| SUPPLIED DATA |

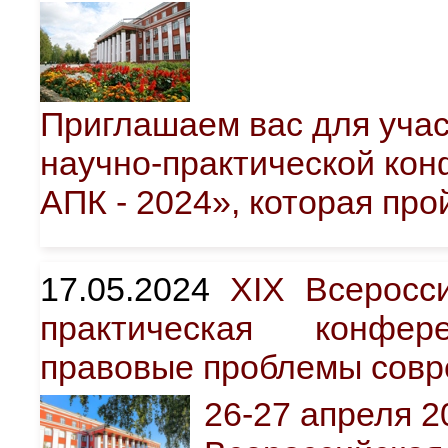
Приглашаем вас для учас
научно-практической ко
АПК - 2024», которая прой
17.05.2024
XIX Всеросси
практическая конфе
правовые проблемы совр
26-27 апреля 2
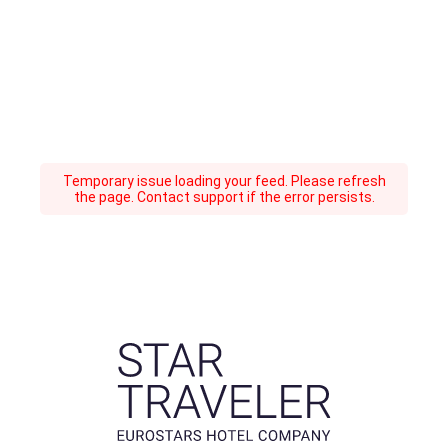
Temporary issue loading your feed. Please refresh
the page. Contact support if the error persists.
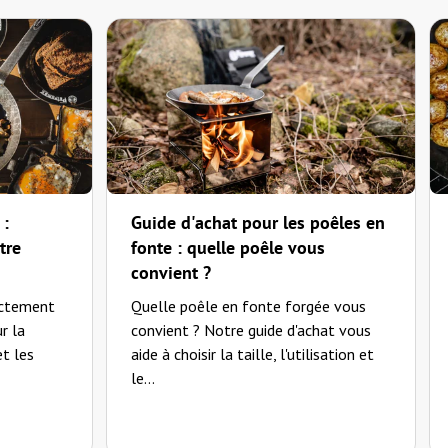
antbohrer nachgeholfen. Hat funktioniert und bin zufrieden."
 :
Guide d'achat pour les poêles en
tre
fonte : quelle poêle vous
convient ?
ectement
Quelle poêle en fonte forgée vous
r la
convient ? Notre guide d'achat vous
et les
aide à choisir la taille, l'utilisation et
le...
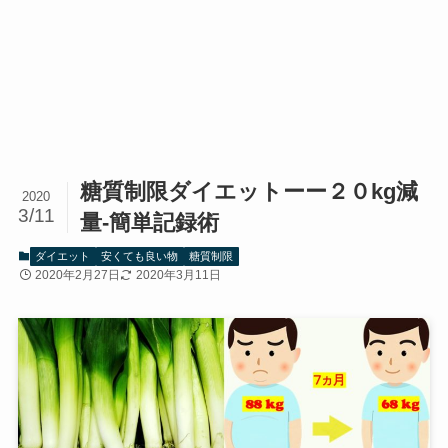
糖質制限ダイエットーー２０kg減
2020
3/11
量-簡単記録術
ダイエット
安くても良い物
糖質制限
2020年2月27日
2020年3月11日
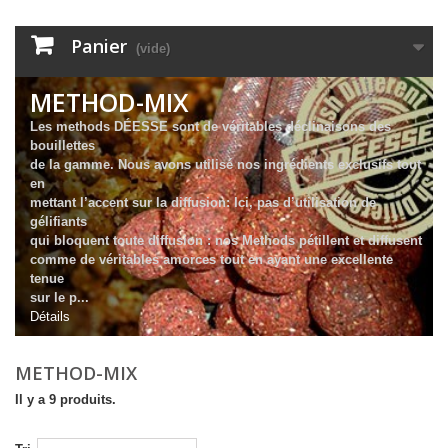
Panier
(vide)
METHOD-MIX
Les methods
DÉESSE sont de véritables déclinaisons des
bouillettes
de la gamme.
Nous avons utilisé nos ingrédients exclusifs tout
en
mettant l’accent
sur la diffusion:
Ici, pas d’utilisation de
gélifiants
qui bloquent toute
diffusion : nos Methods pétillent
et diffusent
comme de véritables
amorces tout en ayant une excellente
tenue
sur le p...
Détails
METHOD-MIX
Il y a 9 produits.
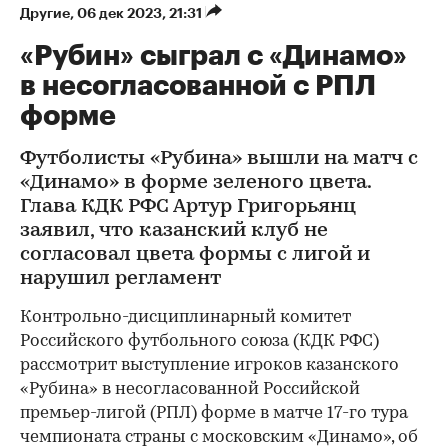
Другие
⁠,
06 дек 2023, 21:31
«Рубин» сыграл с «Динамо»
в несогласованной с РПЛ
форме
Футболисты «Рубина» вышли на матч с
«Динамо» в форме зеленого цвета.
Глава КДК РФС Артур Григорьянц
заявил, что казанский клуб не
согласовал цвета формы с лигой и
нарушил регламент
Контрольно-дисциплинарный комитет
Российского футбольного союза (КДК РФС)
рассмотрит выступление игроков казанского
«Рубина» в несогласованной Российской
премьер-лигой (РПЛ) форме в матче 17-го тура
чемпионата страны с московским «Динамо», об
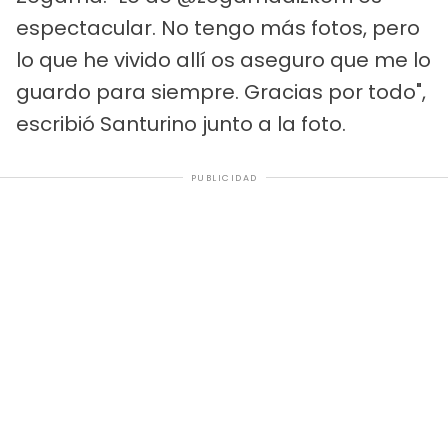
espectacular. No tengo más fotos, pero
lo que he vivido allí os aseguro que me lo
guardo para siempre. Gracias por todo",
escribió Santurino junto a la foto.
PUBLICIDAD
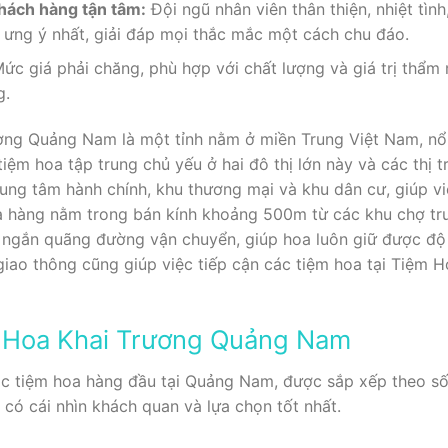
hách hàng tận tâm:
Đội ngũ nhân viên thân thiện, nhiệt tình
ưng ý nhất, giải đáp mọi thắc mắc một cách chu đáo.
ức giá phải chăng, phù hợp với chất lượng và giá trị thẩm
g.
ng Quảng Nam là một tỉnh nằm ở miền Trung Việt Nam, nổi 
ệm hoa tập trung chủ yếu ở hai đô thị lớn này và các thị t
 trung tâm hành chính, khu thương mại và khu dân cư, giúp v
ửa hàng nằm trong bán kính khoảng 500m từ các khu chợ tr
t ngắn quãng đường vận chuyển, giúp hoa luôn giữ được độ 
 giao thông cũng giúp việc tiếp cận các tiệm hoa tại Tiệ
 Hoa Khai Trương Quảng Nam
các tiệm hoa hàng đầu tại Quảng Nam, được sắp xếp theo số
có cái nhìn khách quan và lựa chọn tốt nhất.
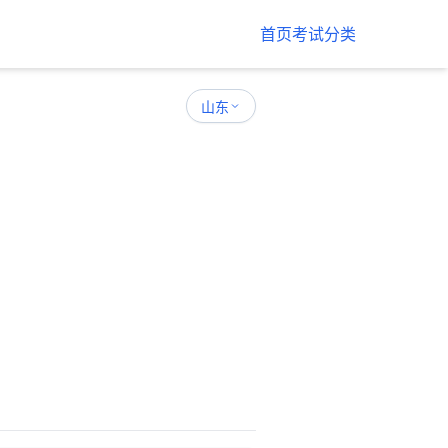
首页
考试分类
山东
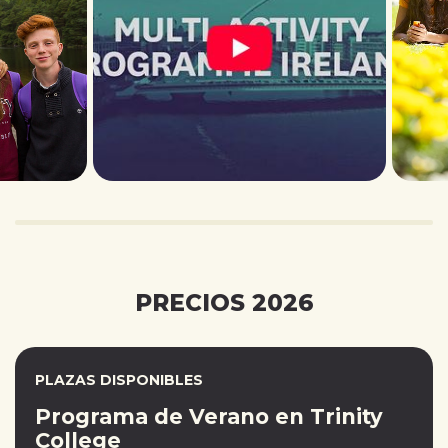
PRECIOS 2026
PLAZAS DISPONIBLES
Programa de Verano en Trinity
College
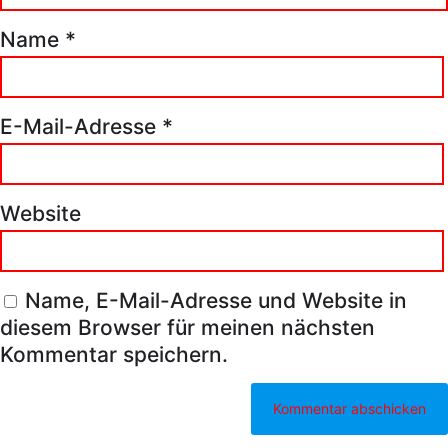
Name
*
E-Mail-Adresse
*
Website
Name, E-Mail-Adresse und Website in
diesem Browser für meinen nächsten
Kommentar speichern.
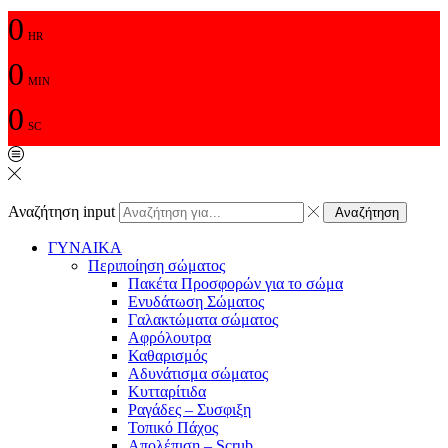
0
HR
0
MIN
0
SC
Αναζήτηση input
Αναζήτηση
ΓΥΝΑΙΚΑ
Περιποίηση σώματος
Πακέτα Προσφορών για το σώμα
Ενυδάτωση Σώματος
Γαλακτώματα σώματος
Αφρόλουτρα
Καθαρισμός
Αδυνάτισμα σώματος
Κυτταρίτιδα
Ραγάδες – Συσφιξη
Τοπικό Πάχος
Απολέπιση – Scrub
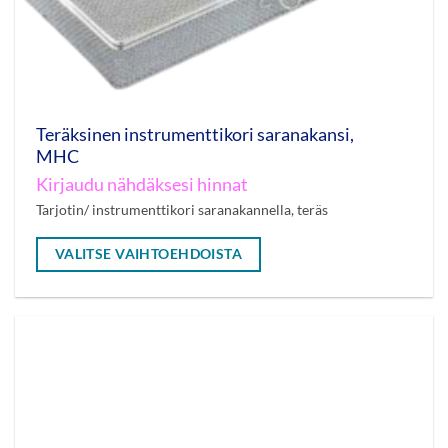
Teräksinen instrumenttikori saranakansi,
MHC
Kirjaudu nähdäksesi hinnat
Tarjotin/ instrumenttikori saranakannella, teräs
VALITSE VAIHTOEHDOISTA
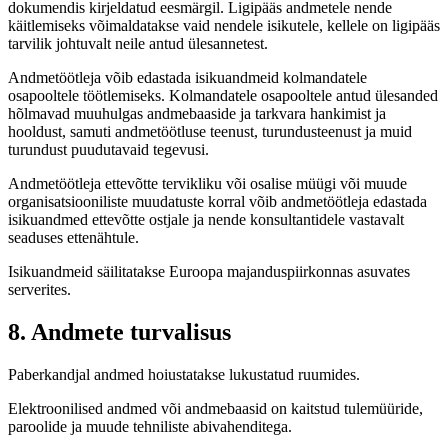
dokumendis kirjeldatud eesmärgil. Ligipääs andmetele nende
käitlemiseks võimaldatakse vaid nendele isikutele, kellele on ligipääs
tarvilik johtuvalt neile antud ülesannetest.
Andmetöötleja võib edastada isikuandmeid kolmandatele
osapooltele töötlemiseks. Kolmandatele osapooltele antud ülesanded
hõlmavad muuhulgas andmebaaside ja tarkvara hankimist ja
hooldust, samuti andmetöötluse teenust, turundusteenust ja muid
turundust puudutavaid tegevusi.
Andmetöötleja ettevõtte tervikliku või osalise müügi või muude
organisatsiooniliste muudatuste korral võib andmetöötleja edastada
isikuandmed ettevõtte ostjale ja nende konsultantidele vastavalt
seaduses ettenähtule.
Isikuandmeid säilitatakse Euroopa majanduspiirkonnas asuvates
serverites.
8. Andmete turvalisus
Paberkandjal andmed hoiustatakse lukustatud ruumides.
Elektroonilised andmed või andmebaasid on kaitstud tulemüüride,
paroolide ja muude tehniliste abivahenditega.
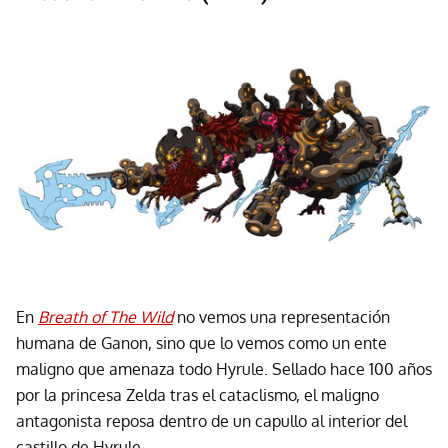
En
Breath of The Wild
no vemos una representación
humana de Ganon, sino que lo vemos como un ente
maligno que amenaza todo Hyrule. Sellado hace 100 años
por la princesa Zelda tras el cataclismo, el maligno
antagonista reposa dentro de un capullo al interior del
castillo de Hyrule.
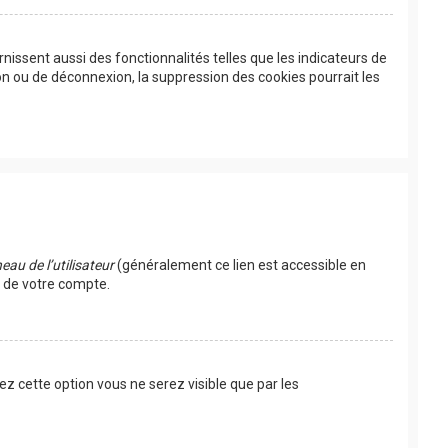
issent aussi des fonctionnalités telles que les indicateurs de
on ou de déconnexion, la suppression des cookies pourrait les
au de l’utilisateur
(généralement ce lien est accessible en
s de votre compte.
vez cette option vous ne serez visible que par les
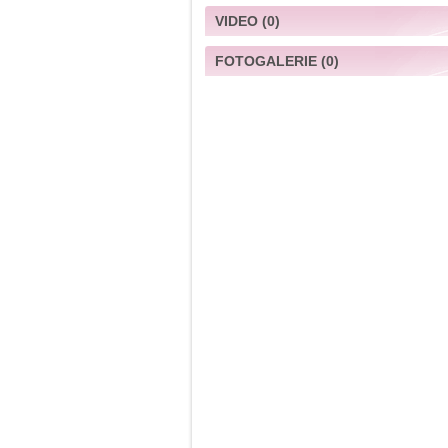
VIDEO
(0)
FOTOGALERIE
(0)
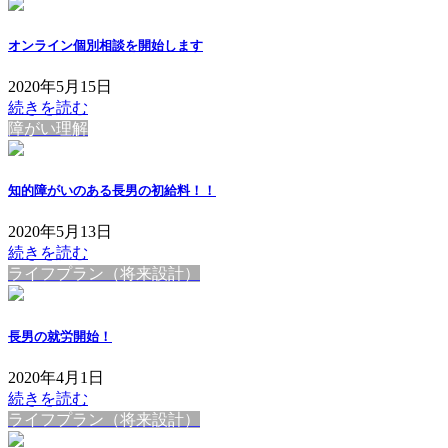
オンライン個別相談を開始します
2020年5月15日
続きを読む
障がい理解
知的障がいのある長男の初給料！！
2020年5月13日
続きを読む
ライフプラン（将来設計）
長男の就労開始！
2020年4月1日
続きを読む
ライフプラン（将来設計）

| EXERCISE DIRECTIONS |
With the pictures set aside, copy each line above as written.

| SOLUTION FOR THIS PROBLEM |
Приглашаем вас для учас
научно-практической ко
АПК - 2024», которая прой
17.05.2024
XIX Всеросси
практическая конфе
правовые проблемы совр
26-27 апреля 2
Temporary issue loading your feed. Please refresh
the page. Contact support if the error persists.
antbohrer nachgeholfen. Hat funktioniert und bin zufrieden."
 :
Guide d'achat pour les poêles en
tre
fonte : quelle poêle vous
convient ?
ectement
Quelle poêle en fonte forgée vous
r la
convient ? Notre guide d'achat vous
et les
aide à choisir la taille, l'utilisation et
le...
糖質制限ダイエットーー２０kg減
2020
3/11
量-簡単記録術
ダイエット
安くても良い物
糖質制限
2020年2月27日
2020年3月11日
Panier
(vide)
METHOD-MIX
Les methods
DÉESSE sont de véritables déclinaisons des
bouillettes
de la gamme.
Nous avons utilisé nos ingrédients exclusifs tout
en
mettant l’accent
sur la diffusion:
Ici, pas d’utilisation de
gélifiants
qui bloquent toute
diffusion : nos Methods pétillent
et diffusent
comme de véritables
amorces tout en ayant une excellente
tenue
sur le p...
Détails
METHOD-MIX
Il y a 9 produits.
Другие
⁠,
06 дек 2023, 21:31
«Рубин» сыграл с «Динамо»
в несогласованной с РПЛ
форме
Футболисты «Рубина» вышли на матч с
«Динамо» в форме зеленого цвета.
Глава КДК РФС Артур Григорьянц
заявил, что казанский клуб не
согласовал цвета формы с лигой и
нарушил регламент
Контрольно-дисциплинарный комитет
Российского футбольного союза (КДК РФС)
рассмотрит выступление игроков казанского
«Рубина» в несогласованной Российской
премьер-лигой (РПЛ) форме в матче 17-го тура
чемпионата страны с московским «Динамо», об
espectacular. No tengo más fotos, pero
lo que he vivido allí os aseguro que me lo
guardo para siempre. Gracias por todo",
escribió Santurino junto a la foto.
PUBLICIDAD
hách hàng tận tâm:
Đội ngũ nhân viên thân thiện, nhiệt tình
ưng ý nhất, giải đáp mọi thắc mắc một cách chu đáo.
ức giá phải chăng, phù hợp với chất lượng và giá trị thẩm
g.
ng Quảng Nam là một tỉnh nằm ở miền Trung Việt Nam, nổi 
ệm hoa tập trung chủ yếu ở hai đô thị lớn này và các thị t
 trung tâm hành chính, khu thương mại và khu dân cư, giúp v
ửa hàng nằm trong bán kính khoảng 500m từ các khu chợ tr
t ngắn quãng đường vận chuyển, giúp hoa luôn giữ được độ 
 giao thông cũng giúp việc tiếp cận các tiệm hoa tại Tiệ
 Hoa Khai Trương Quảng Nam
các tiệm hoa hàng đầu tại Quảng Nam, được sắp xếp theo số
có cái nhìn khách quan và lựa chọn tốt nhất.
首页
考试分类
山东
PRECIOS 2026
PLAZAS DISPONIBLES
Programa de Verano en Trinity
College
Name
*
E-Mail-Adresse
*
Website
Name, E-Mail-Adresse und Website in
diesem Browser für meinen nächsten
Kommentar speichern.
0
HR
0
MIN
0
SC
Αναζήτηση input
Αναζήτηση
ΓΥΝΑΙΚΑ
Περιποίηση σώματος
Πακέτα Προσφορών για το σώμα
Ενυδάτωση Σώματος
Γαλακτώματα σώματος
Αφρόλουτρα
Καθαρισμός
Αδυνάτισμα σώματος
Κυτταρίτιδα
Ραγάδες – Συσφιξη
Τοπικό Πάχος
Απολέπιση – Scrub
Teräksinen instrumenttikori saranakansi,
MHC
Kirjaudu nähdäksesi hinnat
Tarjotin/ instrumenttikori saranakannella, teräs
VALITSE VAIHTOEHDOISTA
dokumendis kirjeldatud eesmärgil. Ligipääs andmetele nende
käitlemiseks võimaldatakse vaid nendele isikutele, kellele on ligipääs
tarvilik johtuvalt neile antud ülesannetest.
Andmetöötleja võib edastada isikuandmeid kolmandatele
osapooltele töötlemiseks. Kolmandatele osapooltele antud ülesanded
hõlmavad muuhulgas andmebaaside ja tarkvara hankimist ja
hooldust, samuti andmetöötluse teenust, turundusteenust ja muid
turundust puudutavaid tegevusi.
Andmetöötleja ettevõtte tervikliku või osalise müügi või muude
organisatsiooniliste muudatuste korral võib andmetöötleja edastada
isikuandmed ettevõtte ostjale ja nende konsultantidele vastavalt
seaduses ettenähtule.
Isikuandmeid säilitatakse Euroopa majanduspiirkonnas asuvates
serverites.
8. Andmete turvalisus
Paberkandjal andmed hoiustatakse lukustatud ruumides.
Elektroonilised andmed või andmebaasid on kaitstud tulemüüride,
paroolide ja muude tehniliste abivahenditega.
En
Breath of The Wild
no vemos una representación
humana de Ganon, sino que lo vemos como un ente
maligno que amenaza todo Hyrule. Sellado hace 100 años
por la princesa Zelda tras el cataclismo, el maligno
antagonista reposa dentro de un capullo al interior del
castillo de Hyrule.
issent aussi des fonctionnalités telles que les indicateurs de
on ou de déconnexion, la suppression des cookies pourrait les
au de l’utilisateur
(généralement ce lien est accessible en
s de votre compte.
vez cette option vous ne serez visible que par les
VIDEO
(0)
FOTOGALERIE
(0)
オンライン個別相談を開始します
2020年5月15日
続きを読む
障がい理解
知的障がいのある長男の初給料！！
2020年5月13日
続きを読む
ライフプラン（将来設計）
長男の就労開始！
2020年4月1日
続きを読む
ライフプラン（将来設計）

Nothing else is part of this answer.